_PROBLEM DESCRIPTION_: Please edit all of the records below by replacing "to the nearest 5" with "rounded to the nearest 5" and leaving everything else unchanged. Leave the pictures out of your answer.

○ ○ ○ ○ ○ ○ ○

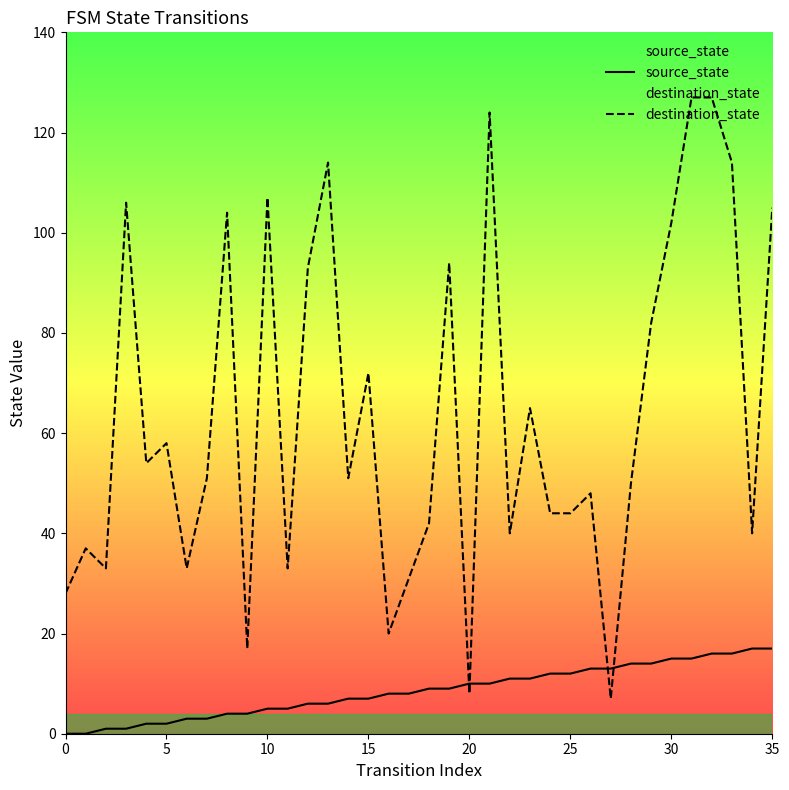

Is it true that source_state equals 1 at 15?

False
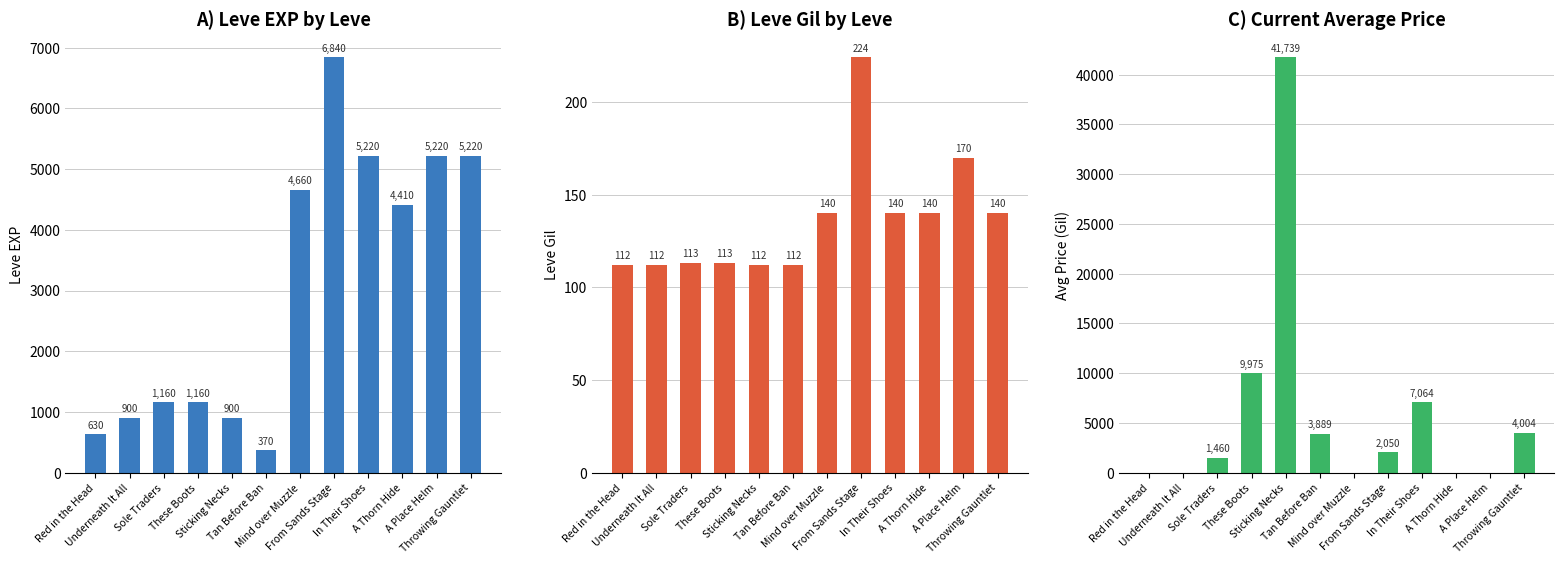

How many distinct data groups are displayed?

3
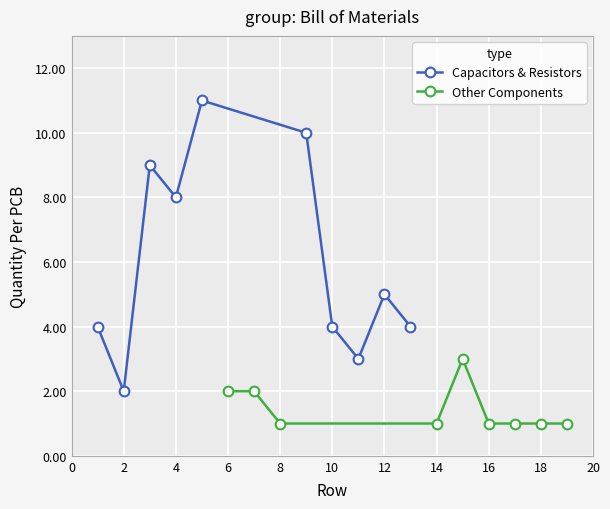

What value does the Quantity Per PCB series have at 10, to the nearest 5?

5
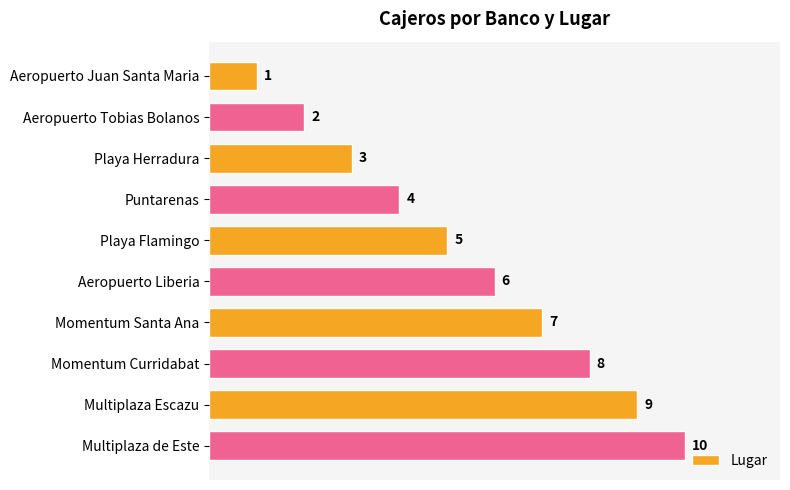

What is the approximate value at Playa Flamingo?

5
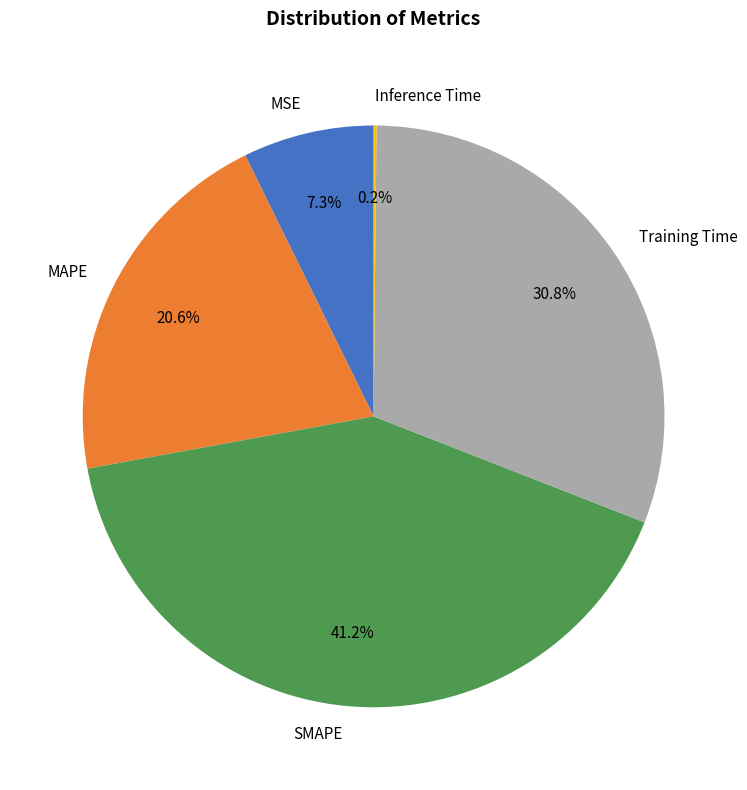

Is Training Time the majority of the pie?

No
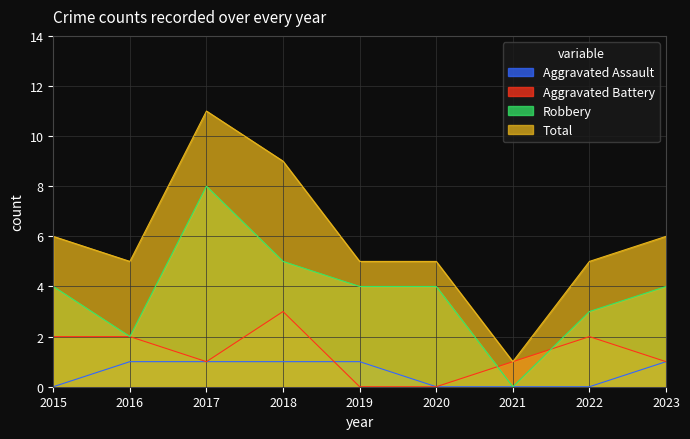

True or false: Robbery has more than 2 points higher than both neighbors.

False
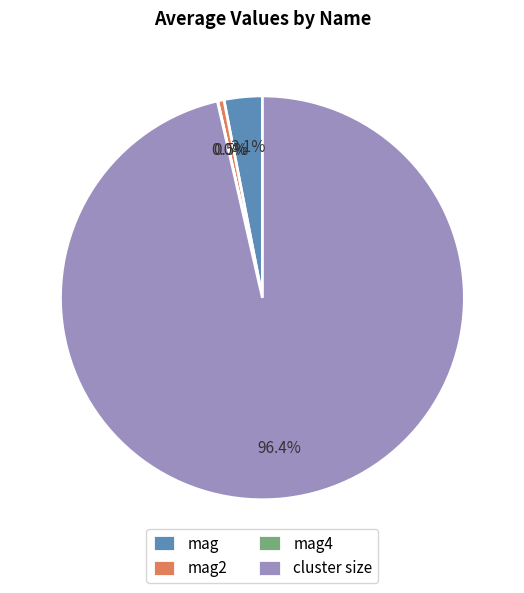

Is there any slice that represents more than half of the pie?

Yes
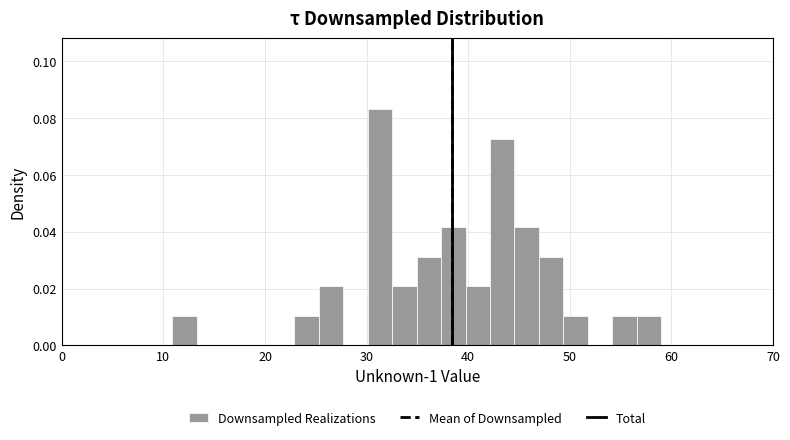

Read against the x-axis, roughly where is the centre of the tallest bar?

31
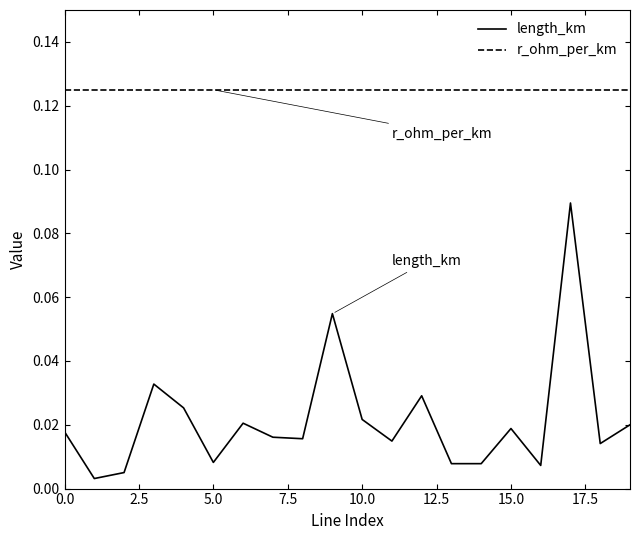

Which series has the widest spread of values?

length_km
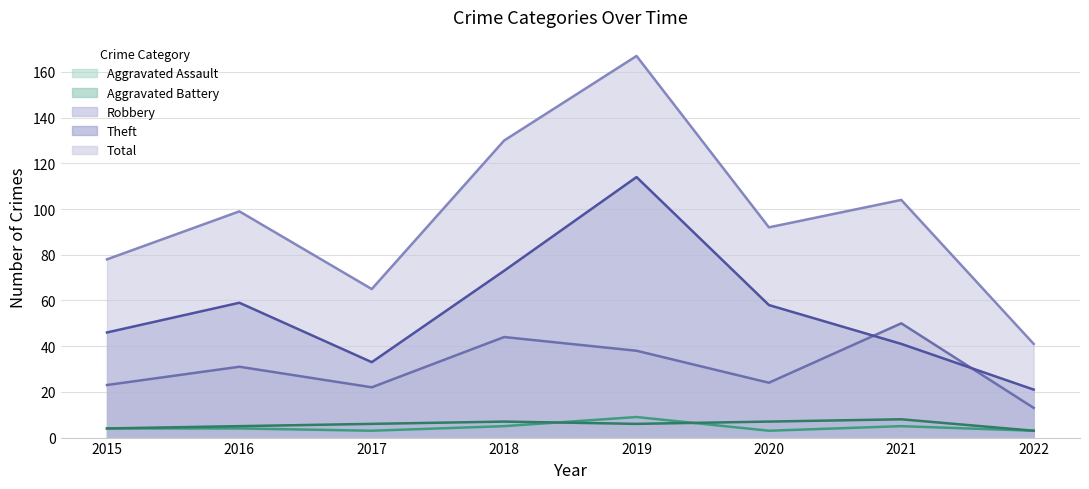

Read the Robbery value at 2015, to the nearest 5.

25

○ ○ ○ ○ ○ ○ ○

_OUTPUT OF THE EXERCISE_:
Is it true that source_state equals 1 at 15?

False

How many distinct data groups are displayed?

3

What value does the Quantity Per PCB series have at 10, rounded to the nearest 5?

5

What is the approximate value at Playa Flamingo?

5

Is Training Time the majority of the pie?

No

True or false: Robbery has more than 2 points higher than both neighbors.

False

Is there any slice that represents more than half of the pie?

Yes

Read against the x-axis, roughly where is the centre of the tallest bar?

31

Which series has the widest spread of values?

length_km

Read the Robbery value at 2015, rounded to the nearest 5.

25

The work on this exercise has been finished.